Text prompt?

Question

Text prompt?

asetsuna opened this issue 2 years ago · 9 comments

asetsuna commented 2 years ago

Amazing work! However, I didn't find the text prompt support , is there any plan to release it?

Answer 1 · 2023-04-05T14:53:10.000Z

From their FAQ.

Answer 2 · 2023-04-05T21:13:59.000Z

This is correct, the ability to take text prompts as input is not currently released.

Answer 3 · 2023-04-06T09:33:51.000Z

This is correct, the ability to take text prompts as input is not currently released.

so， is there a plan to release the text prompts ability?

Answer 4 · 2023-04-06T15:16:09.000Z

The paper state that text can be a prompt (theoretically). And describe a little bit the procedure (page 22) that seem to involve a bit retraining SAM including couples (image, text) embeddings computed by a CLIP model. And finally, doing inference with SAM, by using the CLIP model to create direct prompt for SAM, as CLIP aligned the embeddings of text with the embeddings of the image. Not sure there is easy way to unleash this functionality, even more if it involves retraining (I guess the .pth provided does not include the CLIP training).

Answer 5 · 2023-04-09T23:56:50.000Z

@Rocsg I can imagine that by using only a few examples and a linear projection layer on both spaces one could see if the SAM feature space is aligned with the CLIP feature space or not. If there's no alignment the matching error would be still high.

Answer 6 · 2023-04-13T05:58:23.000Z

We believe directly using the text from text features from CLIP is not good. Because the explainability of CLIP is bad. Using the text features matched with opposite semantic regions lead to wrong results.

This is our work about CLIP's explainability: https://github.com/xmed-lab/CLIP_Surgery

And we can see the self-attention of CLIP links irrelevant regions, with serious noisy activations across labels.

We suggest using the corrected heatmap to generate points to replace the manual input points.
This is our similarity map from the raw prediction of CLIP and results on SAM.

Besides, it's very simple, just use the original CLIP without any fine-tuning or extra supervisions.

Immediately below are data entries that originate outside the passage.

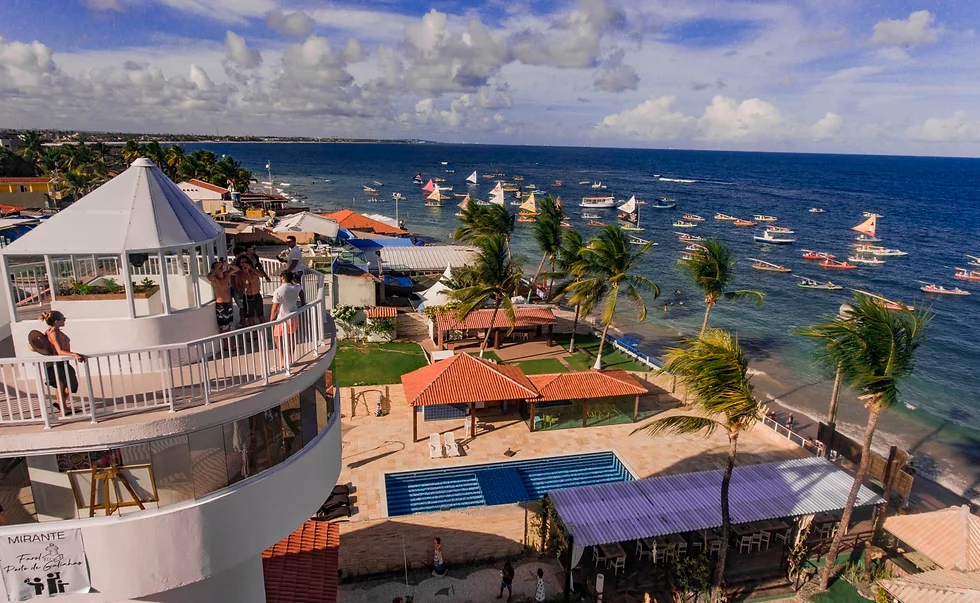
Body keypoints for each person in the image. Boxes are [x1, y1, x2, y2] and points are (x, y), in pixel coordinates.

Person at [39, 311, 85, 414]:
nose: (65, 321)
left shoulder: (51, 331)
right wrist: (74, 354)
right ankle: (63, 408)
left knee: (67, 385)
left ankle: (62, 406)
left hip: (61, 362)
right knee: (62, 385)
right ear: (56, 322)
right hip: (56, 363)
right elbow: (59, 351)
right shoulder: (54, 334)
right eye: (63, 319)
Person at [270, 270, 302, 362]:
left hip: (282, 318)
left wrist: (272, 320)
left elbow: (274, 308)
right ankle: (290, 358)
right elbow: (299, 285)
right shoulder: (296, 288)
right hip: (293, 317)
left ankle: (284, 358)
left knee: (277, 338)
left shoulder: (279, 291)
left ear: (282, 278)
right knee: (291, 337)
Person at [206, 259, 239, 335]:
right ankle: (227, 345)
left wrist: (227, 265)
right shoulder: (214, 279)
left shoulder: (226, 275)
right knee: (224, 326)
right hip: (221, 305)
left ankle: (230, 344)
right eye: (218, 267)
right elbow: (209, 277)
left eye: (221, 267)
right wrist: (215, 268)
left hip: (229, 303)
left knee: (229, 324)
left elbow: (237, 269)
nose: (220, 268)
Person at [236, 257, 264, 327]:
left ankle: (263, 331)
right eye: (242, 262)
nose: (244, 264)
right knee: (250, 317)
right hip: (247, 296)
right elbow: (238, 285)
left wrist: (251, 268)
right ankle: (254, 335)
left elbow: (261, 275)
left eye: (246, 262)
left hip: (256, 294)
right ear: (239, 264)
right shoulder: (239, 274)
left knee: (260, 315)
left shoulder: (253, 271)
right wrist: (242, 288)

It's also another solution besides text->box->mask, with requires the least training and supervision cost.

Answer 7 · 2023-04-15T10:37:57.000Z

https://github.com/luca-medeiros/lang-segment-anything

this project looks interesting

Answer 8 · 2023-04-19T07:02:30.000Z

Maybe they were waiting for DinoV2?

Answer 9 · 2023-06-28T15:46:16.000Z

It looks like the Grounded-SAM paper implement this => https://github.com/IDEA-Research/Grounded-Segment-Anything.

As pointed out by @jashvira, it is based on Grounding-Dino that is itself using Dino.